The corrosion is shown here as white powder on the metal components. You can see the crude weld that holds the impulse arm to the base running unit.
ball guides and ball lift mechanism, bright and shiny clean
I glass bead blasted the ball feed castings, solenoid housings, and the base running castings. This removed all the old, caked-on lubrication and corrosion that prevented free movement. I replaced the old, hardened rubber bumpers that cushion the falling balls with new rubber pads. I replaced some worn insulation and adjusted the contacts for the rollovers and batter up unit. Cleaning the ball return areas and the ball lift guides completed the housekeeping.
third base, showing ball impulse finger and trap door (center ring)
I always say most restoration work is just cleaning. This game has been sitting for over 70 years and has accumulated dust, dirt, corrosion, nicks, and scratches. The restoration work I perform attempts to retain as much of the original patina as possible. (Remember the Antiques Roadshow visitor that is informed his old desk was worth over $50,000 if it had the original, old, nicked and scratched finish. With the shiny, uniform finish it is now worth only $5,000.) I get rid of the dirt and gunk while preserving the original patina. Sometimes this requires some creativity.
I measured the pin height and removed all the pins on the playfield. I polished the cabinet and playfield with Johnsons Paste Wax, my favorite cleaner and wax. I polished the ball guides and pins with Semichrome and using a block of wood to control the height, reinstalled the pins.
I cleaned and polished the coin slide, ball lift, and shooter. I added a new rubber bumper, actually a plumbing rubber washer, to the shooter to absorb the shock. At the customer’s request, I placed the game on free play by putting a wooden toothpick to hold the coin feelers up as if sensing a coin.

EXERCISE: Carry on the account of the game restoration above, picking up after its final sentence.

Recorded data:
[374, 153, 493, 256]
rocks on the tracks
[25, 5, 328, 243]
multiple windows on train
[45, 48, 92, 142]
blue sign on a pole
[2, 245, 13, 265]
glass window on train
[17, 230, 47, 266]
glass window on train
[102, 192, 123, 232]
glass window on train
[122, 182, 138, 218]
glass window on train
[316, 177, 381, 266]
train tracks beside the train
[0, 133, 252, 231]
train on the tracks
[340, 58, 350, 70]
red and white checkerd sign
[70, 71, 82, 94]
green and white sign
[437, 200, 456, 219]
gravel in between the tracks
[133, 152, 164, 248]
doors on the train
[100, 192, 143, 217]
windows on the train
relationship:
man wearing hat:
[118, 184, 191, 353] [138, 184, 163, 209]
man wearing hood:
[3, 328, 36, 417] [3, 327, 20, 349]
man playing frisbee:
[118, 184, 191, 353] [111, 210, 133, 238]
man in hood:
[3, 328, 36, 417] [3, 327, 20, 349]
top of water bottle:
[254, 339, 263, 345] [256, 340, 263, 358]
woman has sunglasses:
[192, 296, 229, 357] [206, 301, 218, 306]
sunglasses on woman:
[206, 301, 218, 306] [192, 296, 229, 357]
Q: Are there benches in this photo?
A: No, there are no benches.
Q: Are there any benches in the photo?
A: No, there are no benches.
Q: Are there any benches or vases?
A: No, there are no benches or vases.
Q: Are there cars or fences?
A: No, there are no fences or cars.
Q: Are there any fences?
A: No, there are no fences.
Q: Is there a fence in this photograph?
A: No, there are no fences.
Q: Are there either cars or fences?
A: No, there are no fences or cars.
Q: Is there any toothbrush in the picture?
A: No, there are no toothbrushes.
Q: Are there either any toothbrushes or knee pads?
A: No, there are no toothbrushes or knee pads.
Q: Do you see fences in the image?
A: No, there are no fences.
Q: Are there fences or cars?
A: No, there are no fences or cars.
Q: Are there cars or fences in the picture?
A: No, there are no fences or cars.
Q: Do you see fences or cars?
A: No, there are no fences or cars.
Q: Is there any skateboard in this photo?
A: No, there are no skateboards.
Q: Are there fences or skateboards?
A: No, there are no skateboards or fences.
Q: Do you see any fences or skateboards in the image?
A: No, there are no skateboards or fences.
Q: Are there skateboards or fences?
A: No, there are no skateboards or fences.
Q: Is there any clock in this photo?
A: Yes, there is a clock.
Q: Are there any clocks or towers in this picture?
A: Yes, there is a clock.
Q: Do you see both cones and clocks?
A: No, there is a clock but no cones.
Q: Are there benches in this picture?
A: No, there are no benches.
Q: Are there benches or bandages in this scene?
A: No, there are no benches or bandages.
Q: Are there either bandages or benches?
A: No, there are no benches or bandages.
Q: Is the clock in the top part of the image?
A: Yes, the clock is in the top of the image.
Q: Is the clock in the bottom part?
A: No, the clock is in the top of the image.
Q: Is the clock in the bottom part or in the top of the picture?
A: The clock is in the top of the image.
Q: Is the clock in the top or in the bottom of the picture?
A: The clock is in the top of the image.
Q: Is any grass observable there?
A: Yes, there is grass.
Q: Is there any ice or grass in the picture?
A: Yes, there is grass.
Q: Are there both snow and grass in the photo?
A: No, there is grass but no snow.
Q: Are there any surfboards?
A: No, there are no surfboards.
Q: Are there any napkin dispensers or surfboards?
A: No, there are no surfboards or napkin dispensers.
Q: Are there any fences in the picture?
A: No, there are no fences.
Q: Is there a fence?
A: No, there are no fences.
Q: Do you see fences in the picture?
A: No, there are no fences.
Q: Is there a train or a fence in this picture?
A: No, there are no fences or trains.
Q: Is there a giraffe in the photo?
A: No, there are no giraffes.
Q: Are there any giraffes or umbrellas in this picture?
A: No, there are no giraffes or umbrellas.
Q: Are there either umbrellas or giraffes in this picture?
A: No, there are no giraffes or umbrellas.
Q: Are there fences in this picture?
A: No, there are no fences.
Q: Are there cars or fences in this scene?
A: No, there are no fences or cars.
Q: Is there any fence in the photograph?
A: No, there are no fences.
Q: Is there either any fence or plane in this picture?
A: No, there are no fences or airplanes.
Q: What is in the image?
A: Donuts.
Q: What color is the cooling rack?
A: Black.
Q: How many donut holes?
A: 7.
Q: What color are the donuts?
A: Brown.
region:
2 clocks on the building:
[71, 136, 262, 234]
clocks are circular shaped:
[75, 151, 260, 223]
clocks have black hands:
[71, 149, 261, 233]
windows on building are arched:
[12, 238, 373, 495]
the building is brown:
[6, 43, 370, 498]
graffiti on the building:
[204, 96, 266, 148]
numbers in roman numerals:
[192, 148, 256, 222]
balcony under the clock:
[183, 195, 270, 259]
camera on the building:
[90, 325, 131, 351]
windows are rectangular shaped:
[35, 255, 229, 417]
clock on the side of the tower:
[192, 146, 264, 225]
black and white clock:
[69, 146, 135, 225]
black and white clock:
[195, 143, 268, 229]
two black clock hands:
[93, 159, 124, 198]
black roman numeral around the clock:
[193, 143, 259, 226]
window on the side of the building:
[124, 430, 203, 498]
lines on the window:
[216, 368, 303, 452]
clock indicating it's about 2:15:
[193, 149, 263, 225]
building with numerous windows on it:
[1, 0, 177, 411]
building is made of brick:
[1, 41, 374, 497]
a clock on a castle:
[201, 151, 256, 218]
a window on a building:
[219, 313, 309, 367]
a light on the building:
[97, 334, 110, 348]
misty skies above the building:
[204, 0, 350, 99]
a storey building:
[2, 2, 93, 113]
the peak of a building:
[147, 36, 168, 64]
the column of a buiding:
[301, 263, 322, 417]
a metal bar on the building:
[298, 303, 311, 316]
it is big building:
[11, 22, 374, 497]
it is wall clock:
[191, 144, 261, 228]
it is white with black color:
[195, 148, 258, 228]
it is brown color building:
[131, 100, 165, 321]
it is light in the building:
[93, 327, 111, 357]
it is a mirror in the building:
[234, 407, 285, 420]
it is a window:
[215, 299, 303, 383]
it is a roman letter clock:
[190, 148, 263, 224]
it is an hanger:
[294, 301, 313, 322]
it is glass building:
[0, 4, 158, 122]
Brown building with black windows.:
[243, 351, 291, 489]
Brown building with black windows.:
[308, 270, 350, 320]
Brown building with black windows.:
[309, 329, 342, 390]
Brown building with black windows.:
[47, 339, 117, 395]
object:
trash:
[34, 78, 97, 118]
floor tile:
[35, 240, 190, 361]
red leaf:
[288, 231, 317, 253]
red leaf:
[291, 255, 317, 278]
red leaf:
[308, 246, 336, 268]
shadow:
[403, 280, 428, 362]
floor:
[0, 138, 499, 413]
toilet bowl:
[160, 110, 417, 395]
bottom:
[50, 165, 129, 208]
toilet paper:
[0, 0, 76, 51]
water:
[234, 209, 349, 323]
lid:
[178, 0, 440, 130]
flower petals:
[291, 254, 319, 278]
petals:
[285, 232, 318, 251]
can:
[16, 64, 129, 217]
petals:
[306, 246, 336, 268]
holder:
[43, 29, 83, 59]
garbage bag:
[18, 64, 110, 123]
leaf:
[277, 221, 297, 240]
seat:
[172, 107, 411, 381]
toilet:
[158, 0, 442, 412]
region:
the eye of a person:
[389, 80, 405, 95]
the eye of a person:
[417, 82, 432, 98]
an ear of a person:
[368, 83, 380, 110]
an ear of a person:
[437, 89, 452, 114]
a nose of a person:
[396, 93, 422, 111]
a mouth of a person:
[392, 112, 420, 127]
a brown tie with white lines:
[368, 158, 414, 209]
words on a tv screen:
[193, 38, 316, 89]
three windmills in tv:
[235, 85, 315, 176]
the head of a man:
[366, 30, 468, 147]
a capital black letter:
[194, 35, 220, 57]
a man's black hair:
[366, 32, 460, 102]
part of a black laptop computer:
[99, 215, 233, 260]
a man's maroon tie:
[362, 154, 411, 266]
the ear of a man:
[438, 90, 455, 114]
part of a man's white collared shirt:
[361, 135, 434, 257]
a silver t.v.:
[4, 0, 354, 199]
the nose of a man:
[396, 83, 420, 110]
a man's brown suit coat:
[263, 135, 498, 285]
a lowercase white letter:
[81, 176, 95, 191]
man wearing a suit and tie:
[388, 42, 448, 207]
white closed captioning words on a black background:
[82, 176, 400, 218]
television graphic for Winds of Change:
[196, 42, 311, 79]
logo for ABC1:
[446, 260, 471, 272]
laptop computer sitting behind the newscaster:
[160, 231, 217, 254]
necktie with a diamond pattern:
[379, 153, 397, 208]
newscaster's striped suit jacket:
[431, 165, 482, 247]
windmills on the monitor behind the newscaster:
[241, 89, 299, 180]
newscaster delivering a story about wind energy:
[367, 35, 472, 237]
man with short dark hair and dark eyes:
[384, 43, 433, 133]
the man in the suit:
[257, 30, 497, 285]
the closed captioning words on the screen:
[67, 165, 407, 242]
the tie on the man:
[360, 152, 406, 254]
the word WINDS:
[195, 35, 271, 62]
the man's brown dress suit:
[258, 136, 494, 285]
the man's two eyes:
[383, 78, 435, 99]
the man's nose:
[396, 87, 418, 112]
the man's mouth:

OUTPUT FOR THIS EXERCISE:
I examined the cosmetics of the game, especially the playfield, looking for areas where the paint or finish is being affected by the ball travel. I place inconspicuous protection to stop further deterioration but this game did not need any spots except in the area of the ball feed. This protection can be a small patch of polyurethane paint, a patch of Mylar, or a bit of rubber padding.
A new set of marbles, without the chips and dings, will be installed when the game is finished. China has started making one inch all white marbles, much to my delight.
Assembly and Testing
I fabricated a power supply so corrosive batteries would not be required. A small six-volt transformer with a bridge rectifier was placed where the batteries are normally installed. I added a fuse to protect the solenoids. The upper playfield base running unit gets it power from a couple of bare contact plates that slide together when the playfield is installed. Most of the rest of the wiring is bare with no insulation. Because of the fire hazzard, I always recommend the game not be left on and a power strip or other switch be included to turn the game off when left unattended.
All the ball guides were installed and carefully adjusted to catch the falling balls, keep them rolling, and feed the rollover switches. Time to play the game!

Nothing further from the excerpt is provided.